(Stored entries)
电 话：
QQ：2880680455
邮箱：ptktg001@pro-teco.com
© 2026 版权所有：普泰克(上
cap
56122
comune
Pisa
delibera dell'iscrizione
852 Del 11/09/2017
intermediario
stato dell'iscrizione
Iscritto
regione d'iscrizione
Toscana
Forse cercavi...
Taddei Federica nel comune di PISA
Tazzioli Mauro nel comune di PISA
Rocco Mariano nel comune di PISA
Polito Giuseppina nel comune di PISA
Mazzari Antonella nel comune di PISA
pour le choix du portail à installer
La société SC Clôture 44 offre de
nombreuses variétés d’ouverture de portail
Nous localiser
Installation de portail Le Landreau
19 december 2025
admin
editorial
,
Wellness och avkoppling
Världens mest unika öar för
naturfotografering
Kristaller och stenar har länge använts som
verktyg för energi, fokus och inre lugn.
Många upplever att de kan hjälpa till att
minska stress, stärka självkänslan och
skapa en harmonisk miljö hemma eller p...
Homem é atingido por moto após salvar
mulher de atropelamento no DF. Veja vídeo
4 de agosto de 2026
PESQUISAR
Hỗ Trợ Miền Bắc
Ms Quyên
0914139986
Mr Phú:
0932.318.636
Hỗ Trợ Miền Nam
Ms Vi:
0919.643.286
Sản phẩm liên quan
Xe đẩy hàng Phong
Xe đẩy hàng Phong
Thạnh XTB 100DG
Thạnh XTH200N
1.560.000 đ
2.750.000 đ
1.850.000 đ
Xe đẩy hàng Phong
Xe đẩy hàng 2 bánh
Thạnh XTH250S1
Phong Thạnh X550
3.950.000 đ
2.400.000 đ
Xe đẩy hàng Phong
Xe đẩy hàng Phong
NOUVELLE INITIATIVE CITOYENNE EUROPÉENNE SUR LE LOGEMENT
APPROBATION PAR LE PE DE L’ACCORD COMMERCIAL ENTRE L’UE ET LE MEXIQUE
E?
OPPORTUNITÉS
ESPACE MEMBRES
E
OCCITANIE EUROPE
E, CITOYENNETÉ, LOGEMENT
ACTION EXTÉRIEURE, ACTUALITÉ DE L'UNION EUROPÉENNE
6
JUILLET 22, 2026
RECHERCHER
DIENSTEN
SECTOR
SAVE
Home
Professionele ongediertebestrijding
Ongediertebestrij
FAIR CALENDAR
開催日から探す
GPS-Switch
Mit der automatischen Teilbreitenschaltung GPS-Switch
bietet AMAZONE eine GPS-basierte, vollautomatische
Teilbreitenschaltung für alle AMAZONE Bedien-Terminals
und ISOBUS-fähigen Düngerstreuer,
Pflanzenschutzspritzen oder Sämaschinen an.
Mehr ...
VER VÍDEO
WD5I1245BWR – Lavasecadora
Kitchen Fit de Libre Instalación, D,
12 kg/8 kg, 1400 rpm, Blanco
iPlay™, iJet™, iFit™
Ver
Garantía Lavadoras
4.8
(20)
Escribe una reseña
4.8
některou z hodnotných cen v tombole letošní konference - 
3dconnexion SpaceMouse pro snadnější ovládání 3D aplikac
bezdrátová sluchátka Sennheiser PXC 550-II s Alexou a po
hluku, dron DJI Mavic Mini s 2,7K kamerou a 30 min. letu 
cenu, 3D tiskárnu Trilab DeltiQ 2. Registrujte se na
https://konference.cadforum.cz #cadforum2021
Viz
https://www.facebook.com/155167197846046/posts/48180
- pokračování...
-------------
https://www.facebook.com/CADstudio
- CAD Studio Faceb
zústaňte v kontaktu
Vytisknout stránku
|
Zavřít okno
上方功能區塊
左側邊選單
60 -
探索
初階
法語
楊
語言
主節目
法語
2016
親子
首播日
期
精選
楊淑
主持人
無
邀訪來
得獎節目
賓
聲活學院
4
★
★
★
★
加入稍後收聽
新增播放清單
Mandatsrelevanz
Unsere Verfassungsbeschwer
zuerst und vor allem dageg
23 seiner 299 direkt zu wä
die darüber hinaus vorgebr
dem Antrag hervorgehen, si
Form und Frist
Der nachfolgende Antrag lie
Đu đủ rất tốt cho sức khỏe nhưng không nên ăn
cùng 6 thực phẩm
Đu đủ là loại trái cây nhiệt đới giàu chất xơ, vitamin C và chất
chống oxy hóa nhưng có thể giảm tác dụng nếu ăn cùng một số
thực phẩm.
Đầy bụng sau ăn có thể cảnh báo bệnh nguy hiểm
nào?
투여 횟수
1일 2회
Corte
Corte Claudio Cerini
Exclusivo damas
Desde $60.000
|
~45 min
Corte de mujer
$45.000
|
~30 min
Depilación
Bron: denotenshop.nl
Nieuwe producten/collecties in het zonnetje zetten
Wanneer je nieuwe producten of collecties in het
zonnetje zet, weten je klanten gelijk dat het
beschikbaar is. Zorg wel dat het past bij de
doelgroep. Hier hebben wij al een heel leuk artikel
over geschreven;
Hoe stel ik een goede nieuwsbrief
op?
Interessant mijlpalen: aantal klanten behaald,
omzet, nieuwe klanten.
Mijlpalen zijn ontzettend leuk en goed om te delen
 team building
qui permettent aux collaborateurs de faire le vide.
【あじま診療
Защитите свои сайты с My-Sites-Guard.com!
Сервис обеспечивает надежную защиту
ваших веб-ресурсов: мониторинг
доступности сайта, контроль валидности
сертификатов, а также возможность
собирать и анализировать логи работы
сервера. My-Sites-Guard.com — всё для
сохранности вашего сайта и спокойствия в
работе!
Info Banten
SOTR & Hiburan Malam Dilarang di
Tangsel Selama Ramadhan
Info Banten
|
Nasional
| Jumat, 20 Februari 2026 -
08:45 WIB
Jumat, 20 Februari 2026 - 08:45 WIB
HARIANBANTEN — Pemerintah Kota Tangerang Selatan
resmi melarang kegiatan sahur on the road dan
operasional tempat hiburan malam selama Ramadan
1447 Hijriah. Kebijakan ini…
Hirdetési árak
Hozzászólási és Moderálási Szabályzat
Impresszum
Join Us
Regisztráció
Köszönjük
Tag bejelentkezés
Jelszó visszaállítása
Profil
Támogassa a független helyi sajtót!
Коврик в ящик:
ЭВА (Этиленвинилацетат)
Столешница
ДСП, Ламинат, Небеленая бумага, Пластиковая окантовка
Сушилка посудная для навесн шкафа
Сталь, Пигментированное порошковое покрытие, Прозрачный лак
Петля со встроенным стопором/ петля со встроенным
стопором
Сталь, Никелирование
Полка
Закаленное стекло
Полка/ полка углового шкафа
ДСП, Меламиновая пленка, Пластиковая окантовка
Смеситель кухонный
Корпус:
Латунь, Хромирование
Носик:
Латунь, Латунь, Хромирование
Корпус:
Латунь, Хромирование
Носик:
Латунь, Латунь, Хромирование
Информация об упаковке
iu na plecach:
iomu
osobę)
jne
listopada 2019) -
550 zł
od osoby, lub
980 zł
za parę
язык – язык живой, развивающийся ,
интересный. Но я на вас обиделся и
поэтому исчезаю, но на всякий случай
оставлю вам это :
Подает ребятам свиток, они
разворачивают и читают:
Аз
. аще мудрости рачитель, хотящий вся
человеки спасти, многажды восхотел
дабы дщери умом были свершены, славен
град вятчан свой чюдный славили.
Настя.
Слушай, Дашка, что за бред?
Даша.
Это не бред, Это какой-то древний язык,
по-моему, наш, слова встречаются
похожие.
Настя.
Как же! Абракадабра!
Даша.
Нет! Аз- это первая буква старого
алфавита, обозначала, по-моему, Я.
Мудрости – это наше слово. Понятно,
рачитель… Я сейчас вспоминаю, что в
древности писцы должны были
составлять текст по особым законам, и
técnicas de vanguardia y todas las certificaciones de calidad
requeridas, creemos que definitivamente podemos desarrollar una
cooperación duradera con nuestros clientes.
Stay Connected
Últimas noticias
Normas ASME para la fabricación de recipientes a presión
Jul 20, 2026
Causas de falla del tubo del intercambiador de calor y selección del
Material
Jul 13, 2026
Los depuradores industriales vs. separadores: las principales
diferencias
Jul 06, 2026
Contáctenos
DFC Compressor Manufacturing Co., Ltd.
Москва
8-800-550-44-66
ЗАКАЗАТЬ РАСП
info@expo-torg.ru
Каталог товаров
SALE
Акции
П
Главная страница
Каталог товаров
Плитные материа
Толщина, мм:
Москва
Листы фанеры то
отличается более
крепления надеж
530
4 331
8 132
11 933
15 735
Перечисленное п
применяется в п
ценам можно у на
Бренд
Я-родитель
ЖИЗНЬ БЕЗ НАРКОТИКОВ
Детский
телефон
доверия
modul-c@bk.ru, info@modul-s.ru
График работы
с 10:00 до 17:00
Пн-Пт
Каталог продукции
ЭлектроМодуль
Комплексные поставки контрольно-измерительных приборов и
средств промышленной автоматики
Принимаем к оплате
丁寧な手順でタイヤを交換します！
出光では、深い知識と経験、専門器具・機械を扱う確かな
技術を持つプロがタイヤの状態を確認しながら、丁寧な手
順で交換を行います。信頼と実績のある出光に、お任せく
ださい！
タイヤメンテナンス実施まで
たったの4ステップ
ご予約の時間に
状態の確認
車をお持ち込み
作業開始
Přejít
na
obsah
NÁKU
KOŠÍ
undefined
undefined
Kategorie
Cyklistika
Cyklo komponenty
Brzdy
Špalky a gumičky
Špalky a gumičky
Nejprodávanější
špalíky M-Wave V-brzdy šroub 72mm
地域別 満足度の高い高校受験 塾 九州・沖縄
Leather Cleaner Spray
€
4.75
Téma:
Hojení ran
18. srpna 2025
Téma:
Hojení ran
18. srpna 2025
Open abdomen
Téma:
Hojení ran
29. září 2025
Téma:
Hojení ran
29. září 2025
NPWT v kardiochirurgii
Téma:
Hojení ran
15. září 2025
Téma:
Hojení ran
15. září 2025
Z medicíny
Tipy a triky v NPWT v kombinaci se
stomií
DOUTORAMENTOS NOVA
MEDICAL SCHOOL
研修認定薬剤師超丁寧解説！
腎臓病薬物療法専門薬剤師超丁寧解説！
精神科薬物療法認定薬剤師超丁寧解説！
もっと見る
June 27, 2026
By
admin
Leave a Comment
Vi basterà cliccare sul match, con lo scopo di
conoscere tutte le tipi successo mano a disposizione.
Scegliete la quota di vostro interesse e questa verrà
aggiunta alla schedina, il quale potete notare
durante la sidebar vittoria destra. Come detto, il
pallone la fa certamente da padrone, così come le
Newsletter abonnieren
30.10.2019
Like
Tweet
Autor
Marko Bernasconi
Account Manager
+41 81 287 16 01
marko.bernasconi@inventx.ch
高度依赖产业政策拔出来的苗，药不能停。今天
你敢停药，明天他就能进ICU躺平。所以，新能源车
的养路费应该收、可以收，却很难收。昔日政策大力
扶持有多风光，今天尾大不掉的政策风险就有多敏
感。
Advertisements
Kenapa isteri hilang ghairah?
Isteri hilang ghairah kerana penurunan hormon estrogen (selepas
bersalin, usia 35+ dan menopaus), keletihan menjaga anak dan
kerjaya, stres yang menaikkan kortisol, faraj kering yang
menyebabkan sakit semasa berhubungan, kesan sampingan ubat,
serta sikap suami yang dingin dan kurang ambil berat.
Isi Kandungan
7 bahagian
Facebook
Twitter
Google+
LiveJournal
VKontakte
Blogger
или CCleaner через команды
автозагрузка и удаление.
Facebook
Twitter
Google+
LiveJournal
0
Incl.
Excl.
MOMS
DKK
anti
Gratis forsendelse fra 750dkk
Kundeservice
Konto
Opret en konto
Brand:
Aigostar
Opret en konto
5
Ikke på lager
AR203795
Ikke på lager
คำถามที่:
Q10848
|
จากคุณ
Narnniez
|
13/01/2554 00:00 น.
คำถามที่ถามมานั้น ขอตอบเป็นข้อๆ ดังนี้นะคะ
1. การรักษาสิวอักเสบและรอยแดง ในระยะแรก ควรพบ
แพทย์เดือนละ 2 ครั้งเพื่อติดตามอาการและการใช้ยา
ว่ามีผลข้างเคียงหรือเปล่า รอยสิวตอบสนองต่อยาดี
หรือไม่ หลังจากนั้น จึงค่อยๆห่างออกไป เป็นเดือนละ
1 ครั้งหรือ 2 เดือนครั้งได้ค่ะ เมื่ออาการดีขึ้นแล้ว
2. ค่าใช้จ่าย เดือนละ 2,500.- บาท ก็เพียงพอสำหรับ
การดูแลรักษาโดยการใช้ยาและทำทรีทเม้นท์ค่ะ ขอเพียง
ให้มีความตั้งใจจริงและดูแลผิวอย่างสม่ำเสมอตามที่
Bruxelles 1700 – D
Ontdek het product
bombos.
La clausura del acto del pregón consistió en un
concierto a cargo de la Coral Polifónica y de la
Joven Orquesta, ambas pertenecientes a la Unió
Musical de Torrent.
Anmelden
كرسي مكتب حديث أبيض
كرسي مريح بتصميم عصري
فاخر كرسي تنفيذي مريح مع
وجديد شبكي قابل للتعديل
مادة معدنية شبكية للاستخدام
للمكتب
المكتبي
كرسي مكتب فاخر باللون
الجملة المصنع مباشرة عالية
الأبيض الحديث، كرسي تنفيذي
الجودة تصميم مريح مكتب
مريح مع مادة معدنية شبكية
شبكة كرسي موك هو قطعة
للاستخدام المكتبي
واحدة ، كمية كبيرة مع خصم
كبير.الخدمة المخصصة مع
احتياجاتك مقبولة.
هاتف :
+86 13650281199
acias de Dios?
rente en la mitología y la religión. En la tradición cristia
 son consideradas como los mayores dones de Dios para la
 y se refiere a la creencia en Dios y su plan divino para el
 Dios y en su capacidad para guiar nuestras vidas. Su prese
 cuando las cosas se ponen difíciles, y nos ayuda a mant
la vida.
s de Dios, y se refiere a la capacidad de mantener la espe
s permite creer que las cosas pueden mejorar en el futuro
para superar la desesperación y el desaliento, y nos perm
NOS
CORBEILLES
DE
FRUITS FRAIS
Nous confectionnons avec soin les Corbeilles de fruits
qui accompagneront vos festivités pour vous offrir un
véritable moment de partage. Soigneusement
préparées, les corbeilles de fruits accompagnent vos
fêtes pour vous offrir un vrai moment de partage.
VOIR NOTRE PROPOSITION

WHAT TO DO: Search term "были": return each line of the data that contains it.

EXERCISE RESULT:
дабы дщери умом были свершены, славен
древности писцы должны были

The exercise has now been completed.